Thierry Correia aparece en clave Valencia como uno de los grandes protagonistas de este 2021. La 2020/21, al igual que el anterior curso en el que estuvo en blanco, lo inició con dudas. La gran prueba de fuego estaba en cómo iba a responder ante su segundo año en Mestalla, con poca participación y con errores cuando saltaba al terreno de juego. Y la respuesta parece clara. El luso terminó la pasada campaña a buen nivel, concentrado y con una mejoría notable en lo táctico. Esa imagen la reforzó contra el Getafe, encuentro en el que fue uno de los tres mejores futbolistas en valor estadístico (Sofascore), y además empezó a dibujar lo que se espera del ‘nuevo’ Correia. Y Bordalás tiene mucha influencia en esa versión mejorada del lateral.

El futbolista ha superado un bloqueo mental que le llevó a estar muy por debajo del nivel colectivo. En lo táctico e incluso en lo técnico, donde sí tenía más nivel. En lo primero ha trabajado y ha corregido. Sobre todo porque ha adquirido mayor fuerza en lo psicológico y se siente preparado para asumir el reto de la titularidad en Mestalla, algo que ya ha demostrado. En ese sentido ha sido fundamental reducir el margen de error atrás. Era un jugador que tenía problemas tras centro desde la otra banda, también a nivel posicional con respecto a cercanía del central próximo y también en la toma de decisiones de cuándo y dónde presionar al rival.

La diferencia entre su año 2020 y el 2021 es abismal. Un salto de nivel espectacular que le ha convertido en indiscutible. Si hace un año había que poner a Wass en esa zona porque no había demasiada confianza, ahora el jugador ofrece, como mínimo, un buen rendimiento en ese perfil derecho. Eso ha permitido recitar de memoria la línea de cuatro atrás.

Correia, Paulista, Alderete y Gayà es la única zona del campo que está clara. Y eso evidencia que hay pocas dudas al respecto de su titularidad. Por otra parte, sobre el terreno de juego ya entiende mucho mejor lo que sucede alrededor. Y en ataque no deja de sumar cuando debe. No por cantidad, sino por calidad. La mejor jugada colectiva del Valencia del conjunto de Bordalás en el primer tiempo, más allá del penalti, llegó en el 26’ con una combinación por izquierda, Soler recibiendo y abriendo a derecha y Correia levantando la cabeza y poniéndosela casi en el punto de penalti al ‘10’. El medio no acertó y el cuero se marchó desviado con la izquierda pero fue una ‘gran ocasión’ generada por el ‘2’.

Cambio físico

Correia no solo ha dado un paso al frente a nivel futbolístico, también ha ganado músculo y cuerpo. El lateral ha llegado mejor que nunca a la pretemporada y su mejoría física es evidente. El jugador en eso sí es diferencial e incluso, en sus días con errores, ha demostrado que tiene capacidad para corregir por velocidad, potencia y cuerpeo.
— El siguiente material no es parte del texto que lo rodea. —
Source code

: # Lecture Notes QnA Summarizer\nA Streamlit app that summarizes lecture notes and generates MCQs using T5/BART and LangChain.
Contra el Getafe sin ir más lejos fue capaz de acortar espacios entre él y Paulista con suma facilidad. En definitiva, Correia ha entrado en el momento clave de su carrera. Ya es titular, en un Valencia y además tiene a sus órdenes a uno de los mejores entrenadores en sentido defensivo. En sus botas está ver cómo evoluciona.

La mejor noticia es que es tanta la confianza en él que, en un mercado con tantos problemas para fichar, y con las dudas sobre Piccini, Correia ofrece tranquilidad y además tiene mucho margen de mejora. Sobre todo porque es un futbolista disciplinado y con capacidad de aprendizaje.